What you need to do — An exact, complete copy of the data is all that is needed.

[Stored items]
● ● ● ● ●

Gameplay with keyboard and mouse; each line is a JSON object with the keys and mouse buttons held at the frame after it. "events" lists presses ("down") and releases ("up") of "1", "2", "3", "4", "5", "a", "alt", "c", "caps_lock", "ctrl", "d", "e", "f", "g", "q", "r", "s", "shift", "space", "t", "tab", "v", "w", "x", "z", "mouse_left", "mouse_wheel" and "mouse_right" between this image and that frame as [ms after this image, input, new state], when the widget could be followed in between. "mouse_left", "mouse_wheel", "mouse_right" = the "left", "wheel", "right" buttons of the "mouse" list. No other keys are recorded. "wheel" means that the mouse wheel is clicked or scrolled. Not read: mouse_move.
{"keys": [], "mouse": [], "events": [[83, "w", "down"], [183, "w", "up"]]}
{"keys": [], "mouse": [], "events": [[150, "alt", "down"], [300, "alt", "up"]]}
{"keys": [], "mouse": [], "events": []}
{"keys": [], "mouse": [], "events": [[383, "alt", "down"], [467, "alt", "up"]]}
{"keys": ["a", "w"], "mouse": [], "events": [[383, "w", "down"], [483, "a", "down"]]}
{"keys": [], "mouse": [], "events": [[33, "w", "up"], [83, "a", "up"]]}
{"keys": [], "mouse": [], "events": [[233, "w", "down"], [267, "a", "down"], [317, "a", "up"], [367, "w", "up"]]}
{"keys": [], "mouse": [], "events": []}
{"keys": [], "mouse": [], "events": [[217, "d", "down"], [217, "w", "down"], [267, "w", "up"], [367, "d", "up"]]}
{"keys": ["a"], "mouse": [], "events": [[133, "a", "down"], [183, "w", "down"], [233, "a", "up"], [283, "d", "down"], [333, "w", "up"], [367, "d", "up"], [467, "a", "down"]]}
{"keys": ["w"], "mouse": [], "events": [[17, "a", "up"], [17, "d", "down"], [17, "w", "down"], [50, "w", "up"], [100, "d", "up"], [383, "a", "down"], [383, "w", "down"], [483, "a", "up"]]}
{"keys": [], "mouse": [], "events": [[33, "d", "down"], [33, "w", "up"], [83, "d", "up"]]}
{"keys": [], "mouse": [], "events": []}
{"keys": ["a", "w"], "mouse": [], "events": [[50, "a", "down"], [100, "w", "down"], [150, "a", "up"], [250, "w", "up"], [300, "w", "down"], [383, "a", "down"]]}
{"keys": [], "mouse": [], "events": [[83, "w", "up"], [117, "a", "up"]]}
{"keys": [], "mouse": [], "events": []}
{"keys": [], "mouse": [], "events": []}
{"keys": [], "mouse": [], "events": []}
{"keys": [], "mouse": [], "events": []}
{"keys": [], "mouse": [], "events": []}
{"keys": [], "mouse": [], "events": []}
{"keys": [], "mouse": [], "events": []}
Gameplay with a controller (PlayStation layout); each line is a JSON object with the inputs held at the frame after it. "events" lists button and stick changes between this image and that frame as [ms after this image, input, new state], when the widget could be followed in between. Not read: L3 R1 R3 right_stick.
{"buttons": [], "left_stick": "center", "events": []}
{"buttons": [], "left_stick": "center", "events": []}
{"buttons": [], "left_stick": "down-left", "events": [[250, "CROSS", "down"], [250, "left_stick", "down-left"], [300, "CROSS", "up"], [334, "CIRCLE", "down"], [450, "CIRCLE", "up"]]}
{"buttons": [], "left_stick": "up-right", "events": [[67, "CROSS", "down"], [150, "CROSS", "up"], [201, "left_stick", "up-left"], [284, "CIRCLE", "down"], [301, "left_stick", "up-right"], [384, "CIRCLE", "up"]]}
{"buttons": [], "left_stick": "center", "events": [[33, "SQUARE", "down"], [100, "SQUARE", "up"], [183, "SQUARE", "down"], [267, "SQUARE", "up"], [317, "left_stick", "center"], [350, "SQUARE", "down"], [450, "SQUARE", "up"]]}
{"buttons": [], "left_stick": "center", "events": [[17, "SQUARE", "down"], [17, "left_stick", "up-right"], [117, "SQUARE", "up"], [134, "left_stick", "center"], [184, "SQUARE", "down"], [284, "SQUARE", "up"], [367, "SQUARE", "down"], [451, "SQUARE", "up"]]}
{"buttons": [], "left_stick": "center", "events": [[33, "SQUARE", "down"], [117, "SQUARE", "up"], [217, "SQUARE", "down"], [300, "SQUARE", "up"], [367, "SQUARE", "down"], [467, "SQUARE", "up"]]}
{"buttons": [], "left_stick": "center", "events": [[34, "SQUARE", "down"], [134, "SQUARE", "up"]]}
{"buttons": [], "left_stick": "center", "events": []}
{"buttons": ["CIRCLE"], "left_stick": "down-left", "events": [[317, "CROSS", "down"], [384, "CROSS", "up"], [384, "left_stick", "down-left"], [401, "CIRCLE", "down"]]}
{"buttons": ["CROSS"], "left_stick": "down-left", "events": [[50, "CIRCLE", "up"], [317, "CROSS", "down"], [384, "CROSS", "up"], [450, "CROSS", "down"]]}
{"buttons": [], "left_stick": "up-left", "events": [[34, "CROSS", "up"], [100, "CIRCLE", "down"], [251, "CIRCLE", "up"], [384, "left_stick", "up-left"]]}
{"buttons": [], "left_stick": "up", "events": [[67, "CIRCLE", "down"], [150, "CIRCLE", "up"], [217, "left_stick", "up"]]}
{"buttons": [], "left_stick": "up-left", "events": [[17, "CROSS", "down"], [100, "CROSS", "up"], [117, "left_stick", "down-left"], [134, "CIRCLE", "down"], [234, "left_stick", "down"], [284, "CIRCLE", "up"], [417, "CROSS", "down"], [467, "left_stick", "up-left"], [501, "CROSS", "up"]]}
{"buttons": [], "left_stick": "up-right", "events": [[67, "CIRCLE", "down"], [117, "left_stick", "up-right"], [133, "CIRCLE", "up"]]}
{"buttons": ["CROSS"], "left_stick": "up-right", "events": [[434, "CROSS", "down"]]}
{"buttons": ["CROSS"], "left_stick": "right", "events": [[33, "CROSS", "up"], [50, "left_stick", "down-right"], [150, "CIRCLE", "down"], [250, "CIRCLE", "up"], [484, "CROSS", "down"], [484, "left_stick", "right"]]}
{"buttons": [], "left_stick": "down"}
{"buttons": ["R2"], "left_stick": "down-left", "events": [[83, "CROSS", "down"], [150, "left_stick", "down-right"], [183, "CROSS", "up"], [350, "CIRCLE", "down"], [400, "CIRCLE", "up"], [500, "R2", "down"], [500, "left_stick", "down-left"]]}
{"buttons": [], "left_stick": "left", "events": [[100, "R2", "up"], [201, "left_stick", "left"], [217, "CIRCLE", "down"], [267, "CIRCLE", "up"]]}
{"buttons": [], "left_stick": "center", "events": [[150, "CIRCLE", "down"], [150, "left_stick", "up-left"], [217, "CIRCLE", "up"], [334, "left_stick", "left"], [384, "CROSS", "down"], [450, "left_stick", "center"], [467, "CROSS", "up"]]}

● ● ● ● ●

Exercise solution —
Gameplay with keyboard and mouse; each line is a JSON object with the keys and mouse buttons held at the frame after it. "events" lists presses ("down") and releases ("up") of "1", "2", "3", "4", "5", "a", "alt", "c", "caps_lock", "ctrl", "d", "e", "f", "g", "q", "r", "s", "shift", "space", "t", "tab", "v", "w", "x", "z", "mouse_left", "mouse_wheel" and "mouse_right" between this image and that frame as [ms after this image, input, new state], when the widget could be followed in between. "mouse_left", "mouse_wheel", "mouse_right" = the "left", "wheel", "right" buttons of the "mouse" list. No other keys are recorded. "wheel" means that the mouse wheel is clicked or scrolled. Not read: mouse_move.
{"keys": [], "mouse": [], "events": [[83, "w", "down"], [183, "w", "up"]]}
{"keys": [], "mouse": [], "events": [[150, "alt", "down"], [300, "alt", "up"]]}
{"keys": [], "mouse": [], "events": []}
{"keys": [], "mouse": [], "events": [[383, "alt", "down"], [467, "alt", "up"]]}
{"keys": ["a", "w"], "mouse": [], "events": [[383, "w", "down"], [483, "a", "down"]]}
{"keys": [], "mouse": [], "events": [[33, "w", "up"], [83, "a", "up"]]}
{"keys": [], "mouse": [], "events": [[233, "w", "down"], [267, "a", "down"], [317, "a", "up"], [367, "w", "up"]]}
{"keys": [], "mouse": [], "events": []}
{"keys": [], "mouse": [], "events": [[217, "d", "down"], [217, "w", "down"], [267, "w", "up"], [367, "d", "up"]]}
{"keys": ["a"], "mouse": [], "events": [[133, "a", "down"], [183, "w", "down"], [233, "a", "up"], [283, "d", "down"], [333, "w", "up"], [367, "d", "up"], [467, "a", "down"]]}
{"keys": ["w"], "mouse": [], "events": [[17, "a", "up"], [17, "d", "down"], [17, "w", "down"], [50, "w", "up"], [100, "d", "up"], [383, "a", "down"], [383, "w", "down"], [483, "a", "up"]]}
{"keys": [], "mouse": [], "events": [[33, "d", "down"], [33, "w", "up"], [83, "d", "up"]]}
{"keys": [], "mouse": [], "events": []}
{"keys": ["a", "w"], "mouse": [], "events": [[50, "a", "down"], [100, "w", "down"], [150, "a", "up"], [250, "w", "up"], [300, "w", "down"], [383, "a", "down"]]}
{"keys": [], "mouse": [], "events": [[83, "w", "up"], [117, "a", "up"]]}
{"keys": [], "mouse": [], "events": []}
{"keys": [], "mouse": [], "events": []}
{"keys": [], "mouse": [], "events": []}
{"keys": [], "mouse": [], "events": []}
{"keys": [], "mouse": [], "events": []}
{"keys": [], "mouse": [], "events": []}
{"keys": [], "mouse": [], "events": []}
Gameplay with a controller (PlayStation layout); each line is a JSON object with the inputs held at the frame after it. "events" lists button and stick changes between this image and that frame as [ms after this image, input, new state], when the widget could be followed in between. Not read: L3 R1 R3 right_stick.
{"buttons": [], "left_stick": "center", "events": []}
{"buttons": [], "left_stick": "center", "events": []}
{"buttons": [], "left_stick": "down-left", "events": [[250, "CROSS", "down"], [250, "left_stick", "down-left"], [300, "CROSS", "up"], [334, "CIRCLE", "down"], [450, "CIRCLE", "up"]]}
{"buttons": [], "left_stick": "up-right", "events": [[67, "CROSS", "down"], [150, "CROSS", "up"], [201, "left_stick", "up-left"], [284, "CIRCLE", "down"], [301, "left_stick", "up-right"], [384, "CIRCLE", "up"]]}
{"buttons": [], "left_stick": "center", "events": [[33, "SQUARE", "down"], [100, "SQUARE", "up"], [183, "SQUARE", "down"], [267, "SQUARE", "up"], [317, "left_stick", "center"], [350, "SQUARE", "down"], [450, "SQUARE", "up"]]}
{"buttons": [], "left_stick": "center", "events": [[17, "SQUARE", "down"], [17, "left_stick", "up-right"], [117, "SQUARE", "up"], [134, "left_stick", "center"], [184, "SQUARE", "down"], [284, "SQUARE", "up"], [367, "SQUARE", "down"], [451, "SQUARE", "up"]]}
{"buttons": [], "left_stick": "center", "events": [[33, "SQUARE", "down"], [117, "SQUARE", "up"], [217, "SQUARE", "down"], [300, "SQUARE", "up"], [367, "SQUARE", "down"], [467, "SQUARE", "up"]]}
{"buttons": [], "left_stick": "center", "events": [[34, "SQUARE", "down"], [134, "SQUARE", "up"]]}
{"buttons": [], "left_stick": "center", "events": []}
{"buttons": ["CIRCLE"], "left_stick": "down-left", "events": [[317, "CROSS", "down"], [384, "CROSS", "up"], [384, "left_stick", "down-left"], [401, "CIRCLE", "down"]]}
{"buttons": ["CROSS"], "left_stick": "down-left", "events": [[50, "CIRCLE", "up"], [317, "CROSS", "down"], [384, "CROSS", "up"], [450, "CROSS", "down"]]}
{"buttons": [], "left_stick": "up-left", "events": [[34, "CROSS", "up"], [100, "CIRCLE", "down"], [251, "CIRCLE", "up"], [384, "left_stick", "up-left"]]}
{"buttons": [], "left_stick": "up", "events": [[67, "CIRCLE", "down"], [150, "CIRCLE", "up"], [217, "left_stick", "up"]]}
{"buttons": [], "left_stick": "up-left", "events": [[17, "CROSS", "down"], [100, "CROSS", "up"], [117, "left_stick", "down-left"], [134, "CIRCLE", "down"], [234, "left_stick", "down"], [284, "CIRCLE", "up"], [417, "CROSS", "down"], [467, "left_stick", "up-left"], [501, "CROSS", "up"]]}
{"buttons": [], "left_stick": "up-right", "events": [[67, "CIRCLE", "down"], [117, "left_stick", "up-right"], [133, "CIRCLE", "up"]]}
{"buttons": ["CROSS"], "left_stick": "up-right", "events": [[434, "CROSS", "down"]]}
{"buttons": ["CROSS"], "left_stick": "right", "events": [[33, "CROSS", "up"], [50, "left_stick", "down-right"], [150, "CIRCLE", "down"], [250, "CIRCLE", "up"], [484, "CROSS", "down"], [484, "left_stick", "right"]]}
{"buttons": [], "left_stick": "down"}
{"buttons": ["R2"], "left_stick": "down-left", "events": [[83, "CROSS", "down"], [150, "left_stick", "down-right"], [183, "CROSS", "up"], [350, "CIRCLE", "down"], [400, "CIRCLE", "up"], [500, "R2", "down"], [500, "left_stick", "down-left"]]}
{"buttons": [], "left_stick": "left", "events": [[100, "R2", "up"], [201, "left_stick", "left"], [217, "CIRCLE", "down"], [267, "CIRCLE", "up"]]}
{"buttons": [], "left_stick": "center", "events": [[150, "CIRCLE", "down"], [150, "left_stick", "up-left"], [217, "CIRCLE", "up"], [334, "left_stick", "left"], [384, "CROSS", "down"], [450, "left_stick", "center"], [467, "CROSS", "up"]]}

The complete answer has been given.